Suburbs Selection

D13 dataset contains street level sale records. It contains selected suburbs sale records. The original idea is to plot all the addresses in the following map, however due to request limit of Google API, we ran out of time to get geocode of all addresses, instead we rollup to suburb.

# Extract Postcode from dataset and lookup the geocode
d13_postcode <- d13 %>% distinct(postcode) %>% mutate(postcode_key = paste(postcode,"NSW",sep=" , ")) 
for(i in 1:nrow(d13_postcode))
{
  result <- geocode(as.character(d13_postcode$postcode_key[i]), output = "latlona", source = "google")
  d13_postcode$lon[i]<- as.numeric(result[1])
  d13_postcode$lat[i] <- as.numeric(result[2])
}
# Here is the one I prepare earlier
d13_postcode <- read.csv("c:/temp/d13_postcode.csv")
sydney <- get_map(location=c(lon=mean(d13_postcode$lon, na.rm = TRUE),
                             lat=mean(d13_postcode$lat, na.rm = TRUE)),
                  zoom=11, color='color')

ggmap(sydney) +  geom_point(aes(x=lon, y=lat, color="darkred", size=10), data = d13_postcode) + 
theme(legend.position="none") + ggtitle("Sydney Housing - Suburbs Selection") + xlab("Longitude") + ylab("Latitude")

Number of property sold by property type and LGA

This is why data visualisation is so important, as it turns out we have non-residential property type in our dataset. Since we are only interested in House and Unit, other property type will be removed during data cleaning.
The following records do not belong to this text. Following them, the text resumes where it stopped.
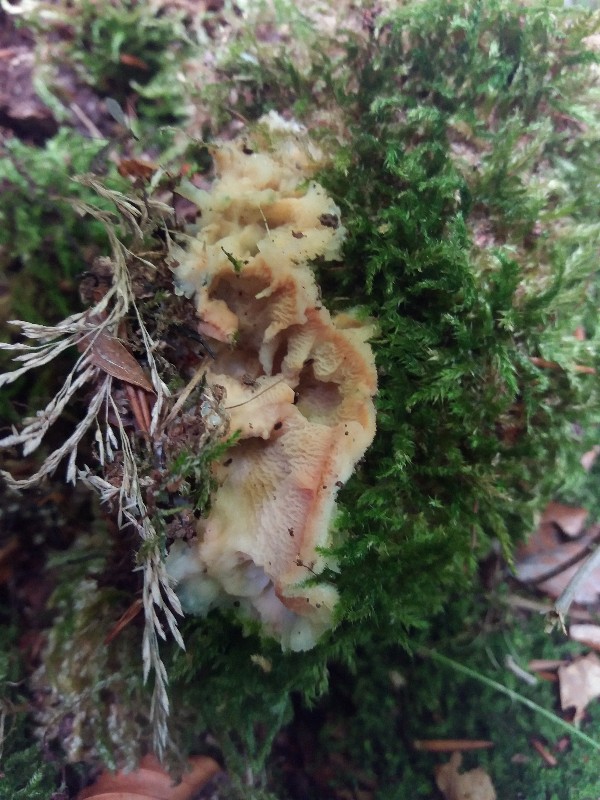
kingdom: Fungi
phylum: Basidiomycota
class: Agaricomycetes
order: Polyporales
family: Meruliaceae
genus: Phlebia
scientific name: Phlebia tremellosa
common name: bævrende åresvamp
ggplot(d13) + geom_bar(mapping = aes(x = LGA, fill=LGA)) + facet_wrap(~property_type, nrow=2 ) +
 theme(axis.title.x=element_blank(), axis.text.x=element_blank(), axis.ticks.x=element_blank()) + ylab("Number of Sale")

After data cleaning

Highest sales - by LGA and property type

Top 3 LGAs by number of property sold:
1. Blacktown
2. Baulkham Hills
3. Hornsby

ggplot(d13, mapping = aes(x=LGA)) + geom_bar(aes(fill=property_type)) + ylab("Number of Sale") + coord_flip()

Price Variation

This boxplot shows:
1. within same LGA house is more expensive than unit
2. there are more outlier for house in comparison to unit
3. property price in expensive LGA varies widely

Top 3 LGA for House/Unit Price
1. Woolahra
2. Mosman
3. Willoughby

d13 <- na.omit(d13)  
d13 %>%
  ggplot(aes(x=LGA, y=sale_price, fill=LGA)) + geom_boxplot() + ylim(0,5000000) +  facet_wrap(~property_type, nrow=2 ) + coord_flip() +theme(legend.position="none") + ylab("Sale Price ($)")

CPI

The Consumer Price Index (CPI) measures quarterly changes in the price of a ‘basket’ of goods and services (food, alchohol/tobacco, clothing, housing, household equipment, health, transport, communication, recreation, education, financial services).

Food, house and health are basic necessities, this graph shows health and housing are the major contributors to household expenditure. If house price keeps rising, we may have to trade off other basic necessities which is not ideal.